**DIRECTIONS:**
In the listing below, find each line with the string "mouse" and report it.

(Beginning of DATA SEGMENT)

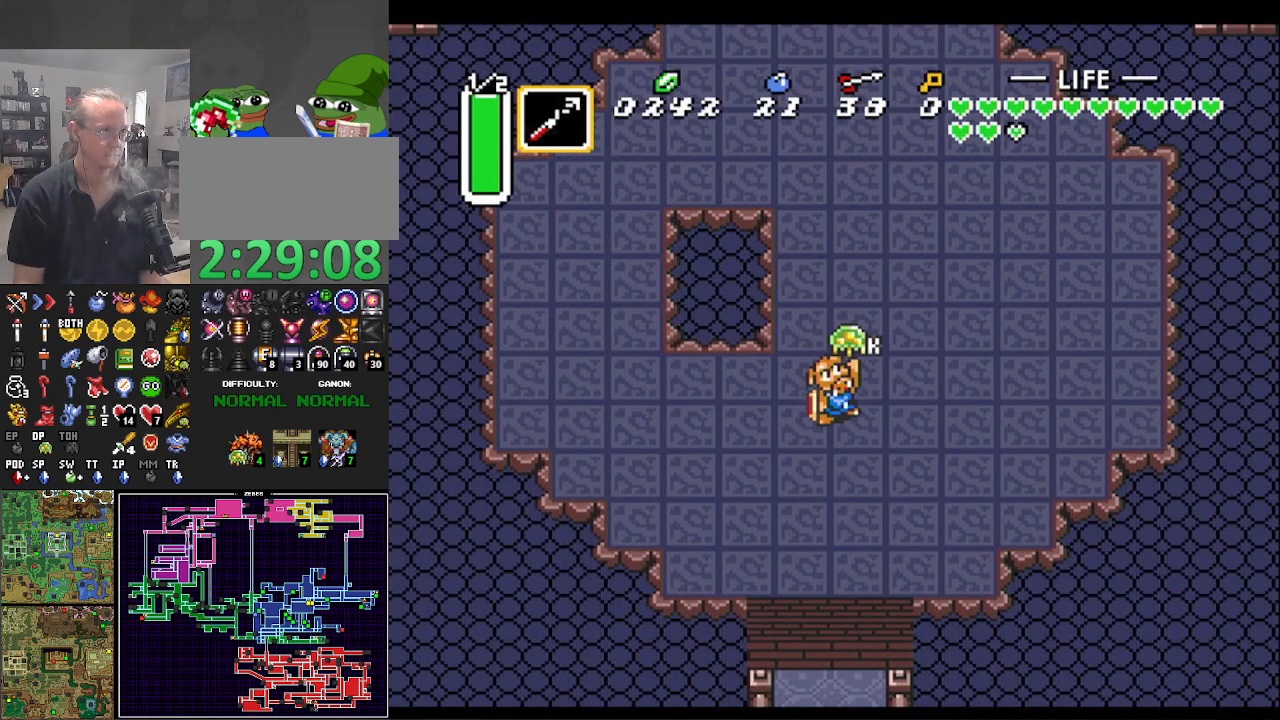
{"buttons": [], "events": [[17, "DPAD_UP", "up"], [33, "DPAD_RIGHT", "up"]]}
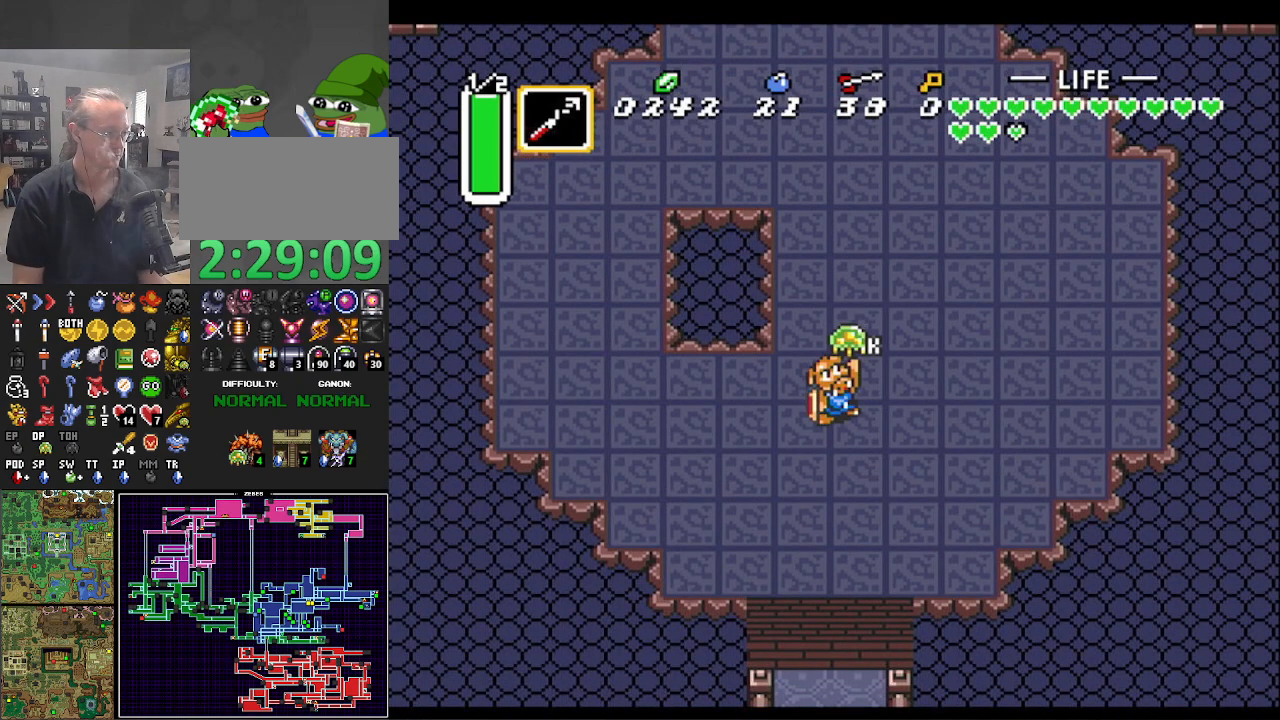
{"buttons": [], "events": []}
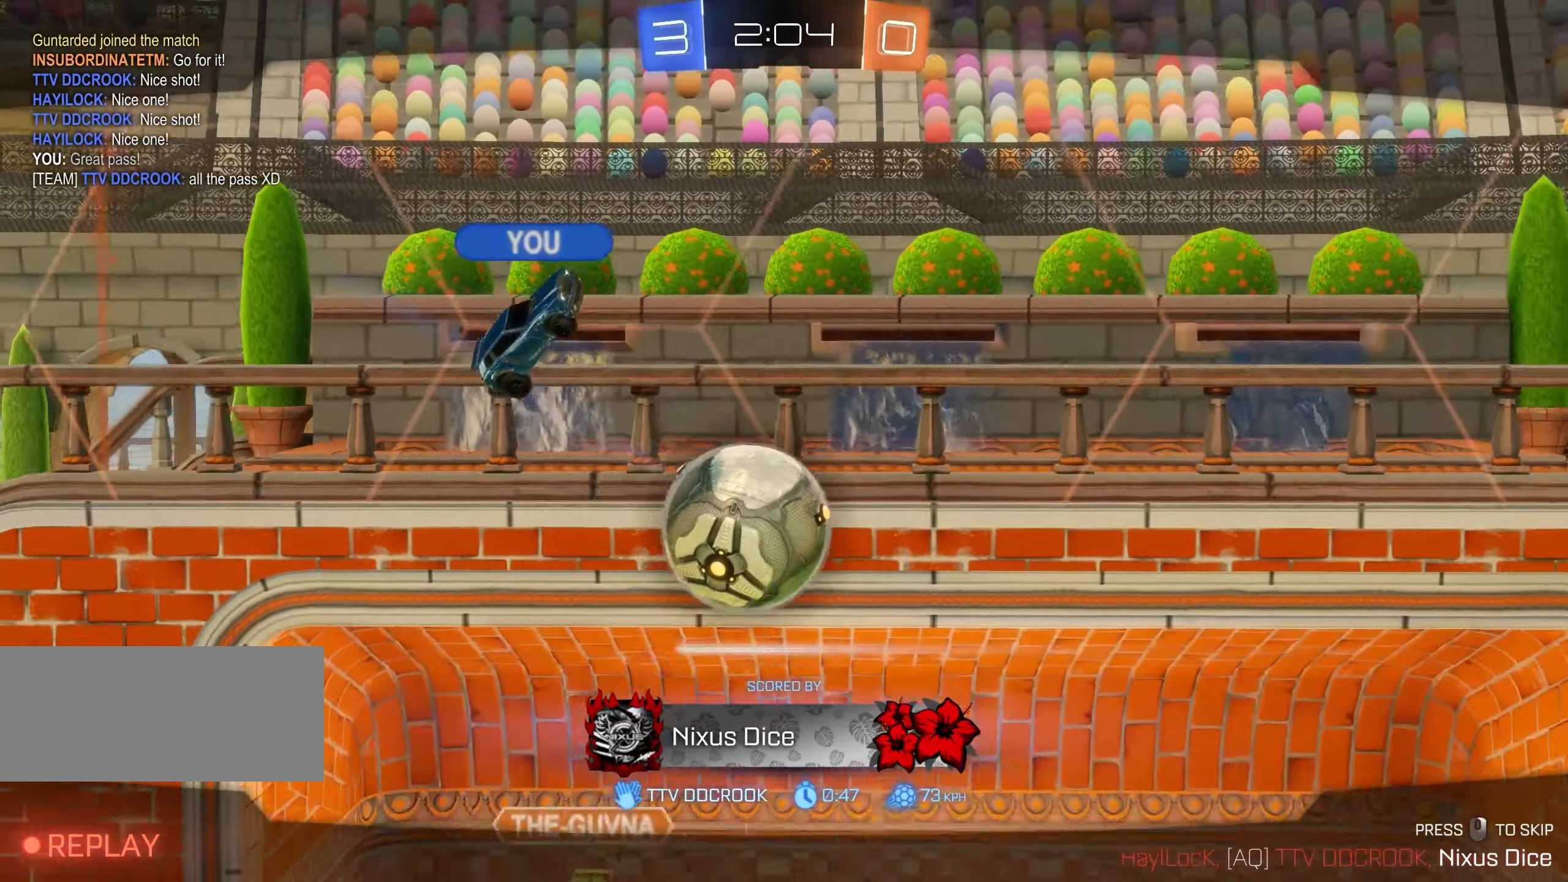
Gameplay with keyboard and mouse; each line is a JSON object with the keys and mouse buttons held at the frame after it. "events" lists presses ("down") and releases ("up") of "a", "ctrl", "d", "e", "f", "q", "r", "s", "shift", "space", "tab", "w", "mouse_left", "mouse_wheel", "mouse_right", "mouse_mb4" and "mouse_mb5" between this image and that frame as [ms after this image, input, new state], when the widget could be followed in between. "mouse_left", "mouse_wheel", "mouse_right", "mouse_mb4", "mouse_mb5" = the "left", "wheel", "right", "mb4", "mb5" buttons of the "mouse" list. No other keys are recorded. "wheel" means that the mouse wheel is clicked or scrolled. Mouse movement is not recorded.
{"keys": [], "mouse": [], "events": [[200, "w", "down"], [234, "w", "up"]]}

(End of DATA SEGMENT)

**OUTPUT BELOW:**
Gameplay with keyboard and mouse; each line is a JSON object with the keys and mouse buttons held at the frame after it. "events" lists presses ("down") and releases ("up") of "a", "ctrl", "d", "e", "f", "q", "r", "s", "shift", "space", "tab", "w", "mouse_left", "mouse_wheel", "mouse_right", "mouse_mb4" and "mouse_mb5" between this image and that frame as [ms after this image, input, new state], when the widget could be followed in between. "mouse_left", "mouse_wheel", "mouse_right", "mouse_mb4", "mouse_mb5" = the "left", "wheel", "right", "mb4", "mb5" buttons of the "mouse" list. No other keys are recorded. "wheel" means that the mouse wheel is clicked or scrolled. Mouse movement is not recorded.
{"keys": [], "mouse": [], "events": [[200, "w", "down"], [234, "w", "up"]]}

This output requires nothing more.